**INSTRUÇÕES DO EXERCÍCIO**
Edite o trecho do texto sobre a Marcha da Maconha que começa em "Uma imensa mobilização" e segue até "cassetetes no lombo.", reescrevendo-o com "Parque do Ibirapuera" trocado por "Ibirapuera".

**TEXTO FORNECIDO**
Uma imensa mobilização que começou com apenas 50 pessoas no Parque do Ibirapuera tomando bombas e borrachada da PM.

Marcha da Maconha 2014 – São Paulo. Foto: Mídia NINJA

A Marcha da Maconha São Paulo completa 10 anos nesse sábado, 26, representando a maior marcha pela regulamentação da maconha do país. Estima-se que mais de 100 mil pessoas tomem as ruas. Essa imensa mobilização, no entanto, começou com apenas 50 pessoas no Parque do Ibirapuera, tomando bombas de borracha e cassetetes no lombo.

Essa história, que ainda há de ter muitos capítulos, antes de conseguir finalmente o seu objetivo, tem sido criada nas bases, de forma autônoma, conversando principalmente com quem mais é vítima da criminalização: os pobres, as mulheres e os negros.

**ENTRADAS ARMAZENADAS**

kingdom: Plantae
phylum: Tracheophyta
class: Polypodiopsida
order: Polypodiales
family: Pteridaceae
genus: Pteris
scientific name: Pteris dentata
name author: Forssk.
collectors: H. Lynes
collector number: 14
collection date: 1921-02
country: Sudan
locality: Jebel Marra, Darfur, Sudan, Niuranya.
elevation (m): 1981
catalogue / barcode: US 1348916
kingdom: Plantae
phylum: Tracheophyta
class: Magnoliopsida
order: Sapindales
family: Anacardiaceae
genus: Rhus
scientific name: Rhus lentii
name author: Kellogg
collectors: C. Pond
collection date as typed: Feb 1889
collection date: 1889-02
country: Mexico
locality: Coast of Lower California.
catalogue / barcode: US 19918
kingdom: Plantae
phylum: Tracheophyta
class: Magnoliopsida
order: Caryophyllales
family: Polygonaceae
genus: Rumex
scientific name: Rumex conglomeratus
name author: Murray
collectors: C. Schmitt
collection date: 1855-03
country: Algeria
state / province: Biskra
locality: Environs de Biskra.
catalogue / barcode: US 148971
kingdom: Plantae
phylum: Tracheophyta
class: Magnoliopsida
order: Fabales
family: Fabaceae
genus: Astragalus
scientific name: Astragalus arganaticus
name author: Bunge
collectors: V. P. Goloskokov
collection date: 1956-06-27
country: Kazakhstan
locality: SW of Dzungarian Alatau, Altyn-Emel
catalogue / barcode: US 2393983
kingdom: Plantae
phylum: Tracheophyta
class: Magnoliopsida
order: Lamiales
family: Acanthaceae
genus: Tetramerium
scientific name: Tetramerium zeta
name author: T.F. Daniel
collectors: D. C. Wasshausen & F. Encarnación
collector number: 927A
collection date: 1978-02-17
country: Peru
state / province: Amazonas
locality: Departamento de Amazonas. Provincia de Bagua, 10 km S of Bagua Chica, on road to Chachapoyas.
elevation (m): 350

**SOLUÇÃO COMPLETA**
Uma imensa mobilização que começou com apenas 50 pessoas no Ibirapuera tomando bombas e borrachada da PM.

Marcha da Maconha 2014 – São Paulo. Foto: Mídia NINJA

A Marcha da Maconha São Paulo completa 10 anos nesse sábado, 26, representando a maior marcha pela regulamentação da maconha do país. Estima-se que mais de 100 mil pessoas tomem as ruas. Essa imensa mobilização, no entanto, começou com apenas 50 pessoas no Ibirapuera, tomando bombas de borracha e cassetetes no lombo.